ADB approved a multi-tranche financing facility (MFF) of $800 million under a framework financing agreement with the government of Pakistan on Dec 13, 2006, or about 20 percent of National Transmission & Dispatch Company (NTDC)'s estimated required investment of around $3.9 billion during the 10-year period of fiscal year 2007-16 to overcome capacity constraints.
The programme was to be implemented in four tranches. Tranche 1 of the project was financed by a loan of $226 million from ADB's ordinary capital resources (OCR), and including high priority subprojects to overcome existing transmission constraints. It was to entail installation of 500 kV and 220 kV4 transformers with an aggregate capacity of 6,125 megavolt-ampere (MVA) at 18 locations nationwide, and three relatively short transmission lines totalling 50 kilometres.

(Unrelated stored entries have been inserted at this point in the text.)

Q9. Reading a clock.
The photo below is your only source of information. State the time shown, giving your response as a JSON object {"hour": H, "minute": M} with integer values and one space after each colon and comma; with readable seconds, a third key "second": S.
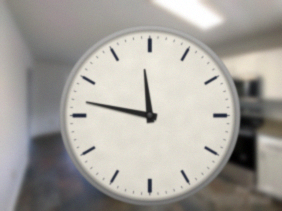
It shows {"hour": 11, "minute": 47}
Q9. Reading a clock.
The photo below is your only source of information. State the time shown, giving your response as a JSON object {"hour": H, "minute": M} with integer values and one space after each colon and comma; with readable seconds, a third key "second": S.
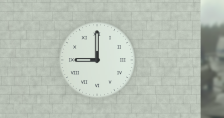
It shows {"hour": 9, "minute": 0}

An investment programme support component was included in tranche 1, funded by a loan of SDR 6.8 million ($10 million equivalent) from ADB's Asian Development Fund (ADF).
The IED validation report uploaded on the ADB website stated the Project Completion Report (PCR) rated tranche 1 relevant. The intended outcome was aligned with the government's development strategy and to ADB's country and energy sector strategies. At the time of appraisal, consumers experienced load shedding of between 4 and 8 hours, which substantially reduced socio-economic activities.

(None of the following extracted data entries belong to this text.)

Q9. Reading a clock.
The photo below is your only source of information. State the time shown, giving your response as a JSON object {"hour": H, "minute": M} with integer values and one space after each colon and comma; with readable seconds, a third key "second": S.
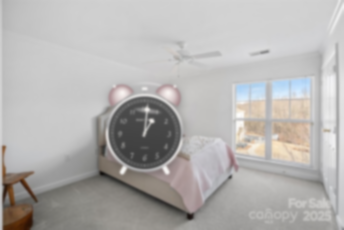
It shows {"hour": 1, "minute": 1}
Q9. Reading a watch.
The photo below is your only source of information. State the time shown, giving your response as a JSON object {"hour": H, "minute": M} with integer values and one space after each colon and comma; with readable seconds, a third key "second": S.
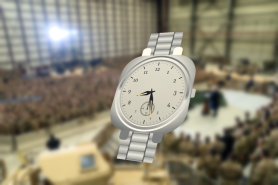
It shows {"hour": 8, "minute": 28}
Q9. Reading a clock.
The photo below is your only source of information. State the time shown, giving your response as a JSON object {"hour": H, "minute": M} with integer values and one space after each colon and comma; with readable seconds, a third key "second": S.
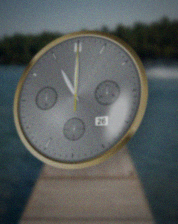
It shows {"hour": 11, "minute": 0}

The report further states that power generation and transmission capacities required major increases to address the power shortage. There was a need for the government to encourage the private sector to invest in power generation, and the public sector to increase power transmission capacity. Both generation and transmission capacities were projected to increase power availability to 26,663 MW by 2019, for an estimated peak demand of 26,439 MW on the transmission system to eventually eliminate the deficit.
The net addition of the 220 kV transformer capacity under tranche 1 was 3,328 MVA or 19.5 percent of the total NTDC capacity in 2013. In total this was 45 percent of the 7,828 MVA total transformer capacity added by NTDC during 2007-2013. These investments eliminated transformer overloading for the specific substations and an outage of one transmission line or transformer (n-1 condition) no longer resulted in load shedding.
With the enhanced capacity of the transmission system, transmission losses were reduced from 3.8 percent in 2007 to 2.6 percent in 2016 - a 1.2 percent decrease, while the annual input to NTDC's power system increased from 86 tera watt hour (TWh) to 101 TWh.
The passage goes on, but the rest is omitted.